Il futuro dell’auto non è mai stato così travagliato come negli ultimi anni; elettrico, ibrido, biocarburanti, idrogeno. Qual è la direzione giusta da prendere? Servirebbe la sfera di cristallo per dare una risposta a questa domanda, tra un Elon Musk che promuove l’energia solare come soluzione di tutti i mali e dall’altra un John Elkann che apre al ritorno del nucleare su larga scala.
Poi, più in basso, troviamo da una parte i sostenitori del motore a combustione che prefigurano un futuro in cui elettroni e carburante conviveranno senza cannibalizzarsi. D’altra parte i puristi dell’elettrico sostengono senza mezzi termini le vetture elettriche, quelle che non inquinano ma se vai a vedere bene in tutto il loro ciclo di vita inquinano eccome. Entrambe le fazioni escludono i vantaggi di una e amplificano gli svantaggi dell’altra.
Toyota potrebbe aver escogitato una terza via: idrogeno a combustione. Forbes ha riportato l’indiscrezione aggiungendo che la tecnologia sarà implementata sulla nuova generazione di Prius, che dovrebbe arrivare alla fine del 2022, mentre il modello a idrogeno arriverebbe non prima del 2023. Il powertrain sarebbe costituito da una “sinergia ibrida tra motori elettrici e un termico a idrogeno“.
La commercializzazione potrebbe non essere così dietro l’angolo, tuttavia la casa delle Tre ellissi ha già mostrato un prototipo che ha gareggiato alla endurance da 24h del campionato Super Taikyu. In quel caso la vettura era la Corolla di ultima generazione con il 1,6 litri della GR Yaris, appositamente modificato per funzionare a idrogeno. Durante la gara la Corolla laboratorio si è dovuta fermare ai box alcune volte, ma è riuscita ad arrivare a fine gara senza problemi.
A dirla tutta Toyota potrebbe non essere l’unico produttore a lavorare su questa soluzione. Questa estate è emersa una indiscrezione che lasciava intendere come Mazda sarebbe in procinto di resuscitare il Wankel proprio alimentandolo a idrogeno.

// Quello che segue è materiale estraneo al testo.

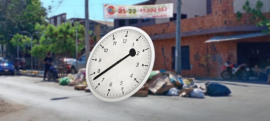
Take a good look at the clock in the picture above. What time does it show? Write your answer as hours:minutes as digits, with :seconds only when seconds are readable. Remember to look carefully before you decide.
1:38
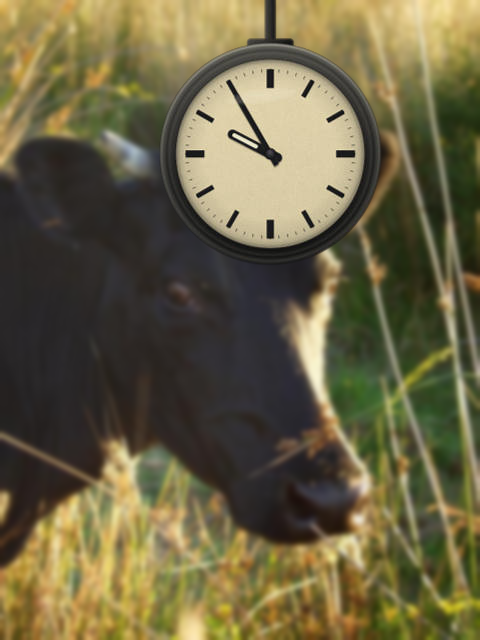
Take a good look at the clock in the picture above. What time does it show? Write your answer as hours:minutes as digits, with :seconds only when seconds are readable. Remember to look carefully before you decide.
9:55
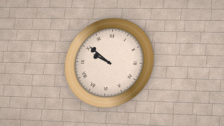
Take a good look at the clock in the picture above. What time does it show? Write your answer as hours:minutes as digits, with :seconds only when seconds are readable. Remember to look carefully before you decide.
9:51
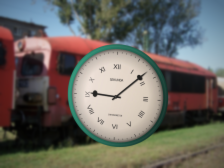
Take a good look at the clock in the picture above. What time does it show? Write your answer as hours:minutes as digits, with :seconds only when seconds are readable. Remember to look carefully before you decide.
9:08
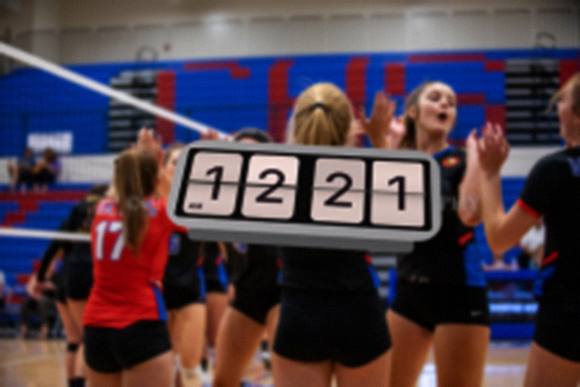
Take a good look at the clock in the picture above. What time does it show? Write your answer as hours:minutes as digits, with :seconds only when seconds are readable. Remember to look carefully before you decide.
12:21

La notizia apre una prospettiva decisamente interessante tuttavia anch’essa non priva di complicazioni. L’idrogeno è l’elemento più diffuso dell’universo, bruciarlo in un motore o impiegarlo per produrre energia elettrica non dovrebbe in linea teorica preoccupare. Tuttavia nell’atmosfera terrestre l’idrogeno e praticamente inesistente, come sulla superficie e nel sottosuolo. Giove e Saturno sono composti da circa l’80% di idrogeno, il sole dal 90%, ma andarlo a prendere lì non sembra particolarmente fattibile né oggi né mai. l’idrogeno viene dunque prodotto.
L’idrogeno “nero” viene estratto dall’acqua usando la corrente prodotta da una centrale elettrica a carbone o a petrolio, perciò il problema delle emissioni viene solo delocalizzato. Leggermente più sostenibile è il “grigio”, ad oggi più del 90% dell’idrogeno prodotto è uno scarto industriale oppure è estratto dal metano. Il passo successivo è l’idrogeno “blu”, l’estrazione è similare a quella del “grigio”, ma l’anidrite carbonica viene catturata senza essere rilasciata in atmosfera.
L’idrogeno “viola” impiega come fonte di energia primaria una centrale nucleare, prima di emissioni di C02, ma evidentemente non a impatto zero. L’idrogeno più verde è proprio quello chiamato “verde”, è prodotto a partire dall’acqua usando l’energia derivante da fonti rinnovabili, dall’eolico al solare all’idroelettrico. Dunque la vera sfida dell’idrogeno, che compone per più del 70% la materia che conosciamo, non è impiegarlo e distribuirlo, ma produrlo a impatto zero e a costi sostenibili.